Sustenta-se que o exame da dosimetria do fundo de comércio guarda intensa similitude com os princípios de mensuração de valor, portanto, possui âncora na teoria contábil do valor.
O teorema do passivo intangível pode ser representado pela seguinte proporcionalidade: quanto mais negativo for o índice de eficiência do goodwill; maior será a existência de passivo intangível. Sendo o contrário também verdadeiro: quanto maior for o índice de eficiência e dosimetria do fundo de comércio, menor será o passivo intangível e maior o ativo intangível.
Verifica-se uma relação simétrica entre o conceito de risco e de passivo intangível, pois é deveras importante, a interpretação de que essa evidenciação do passivo intangível gera reflexo, transparência, contribuindo para a credibilidade dos relatos contábeis, uma vez que considera o valor preditivo dos riscos. Já que é possível que uma gestão se prepare adequadamente para minimizar este “risco” passivo intangível, tendo uma maior probabilidade de superação das dificuldades, já que a célula social, poderá ser afetada com menos intensidade por este passivo intangível. Logo, divulgar e admitir esta informação sobre passivo intangível, no mínimo nas notas explicativas, é algo deveras relevante para os utentes dos relatórios contabilísticos, em especial, os investidores; sendo um ato ético lastreado na boa-fé e responsabilidade dos gestores, auditores e do contador.
O passivo intangível, por ser evento futuro, cuja ocorrência depende da continuidade dos negócios, não deve afetar e compor o balanço de determinação, pois os sócios/acionistas que se desligam, não participam das perdas ou dos lucros futuros, nos termos implícitos no parágrafo único do artigo 608 do CPC/2015. Assim como, também não ocorre a sua quitação, pagamento, em caso de liquidação da sociedade.
A hipótese do pagamento, “liquidação e extinção” dos reflexos do passivo intangível em uma sociedade empresarial, ocorre na suposição da sua distribuição, ou seja, da participação dos sócios nas perdas, prevista no art. 1.007 do CC/2002. Evidenciamos que este ônus do passivo intangível, foi assumido integralmente pelos sócios e não pela pessoa jurídica.

* [ITEM DE AÇÃO 1]
De acordo com o excerto sobre o passivo intangível, qual artigo do CC/2002 prevê a participação dos sócios nas perdas?

* [DADOS FORNECIDOS]
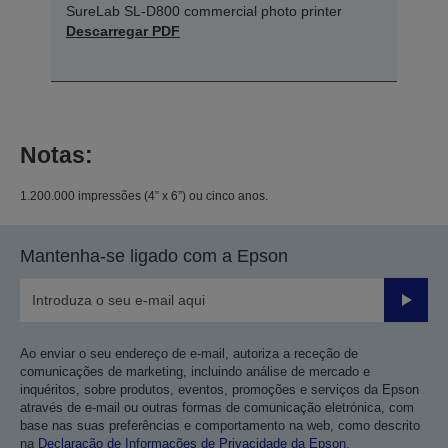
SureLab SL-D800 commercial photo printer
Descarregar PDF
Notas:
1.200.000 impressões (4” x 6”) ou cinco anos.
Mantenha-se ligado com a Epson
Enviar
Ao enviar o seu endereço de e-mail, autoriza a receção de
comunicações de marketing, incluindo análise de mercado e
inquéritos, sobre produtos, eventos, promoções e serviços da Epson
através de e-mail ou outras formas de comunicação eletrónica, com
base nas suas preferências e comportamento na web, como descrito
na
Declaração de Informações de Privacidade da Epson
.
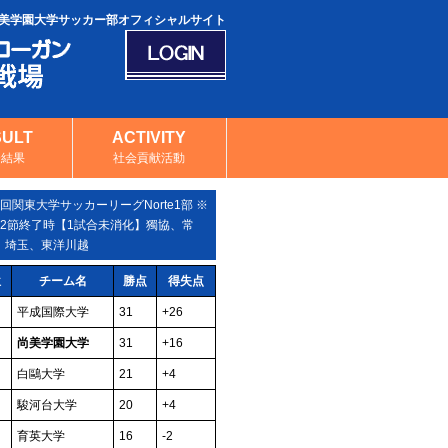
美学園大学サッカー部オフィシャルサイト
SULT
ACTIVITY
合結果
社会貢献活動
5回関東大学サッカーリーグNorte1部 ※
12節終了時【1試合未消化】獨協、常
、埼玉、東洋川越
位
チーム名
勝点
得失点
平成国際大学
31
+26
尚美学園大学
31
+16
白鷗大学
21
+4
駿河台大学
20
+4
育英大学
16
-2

---

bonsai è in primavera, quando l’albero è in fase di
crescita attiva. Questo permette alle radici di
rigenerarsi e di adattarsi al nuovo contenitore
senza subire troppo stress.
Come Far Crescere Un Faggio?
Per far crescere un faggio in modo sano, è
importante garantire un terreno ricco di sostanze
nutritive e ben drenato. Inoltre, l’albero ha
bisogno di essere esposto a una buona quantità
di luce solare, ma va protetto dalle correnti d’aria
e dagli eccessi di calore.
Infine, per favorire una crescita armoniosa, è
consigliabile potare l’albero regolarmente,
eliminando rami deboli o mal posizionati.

* [ITEM DE AÇÃO 2]
Transcreva fielmente as linhas das entradas situadas entre a que contém "bonsai è in" e a que contém "importante garantire un", ambas incluídas.

* [RESPOSTA REDIGIDA 1]
O art. 1.007 do CC/2002.

* [RESPOSTA REDIGIDA 2]
bonsai è in primavera, quando l’albero è in fase di
crescita attiva. Questo permette alle radici di
rigenerarsi e di adattarsi al nuovo contenitore
senza subire troppo stress.
Come Far Crescere Un Faggio?
Per far crescere un faggio in modo sano, è
importante garantire un terreno ricco di sostanze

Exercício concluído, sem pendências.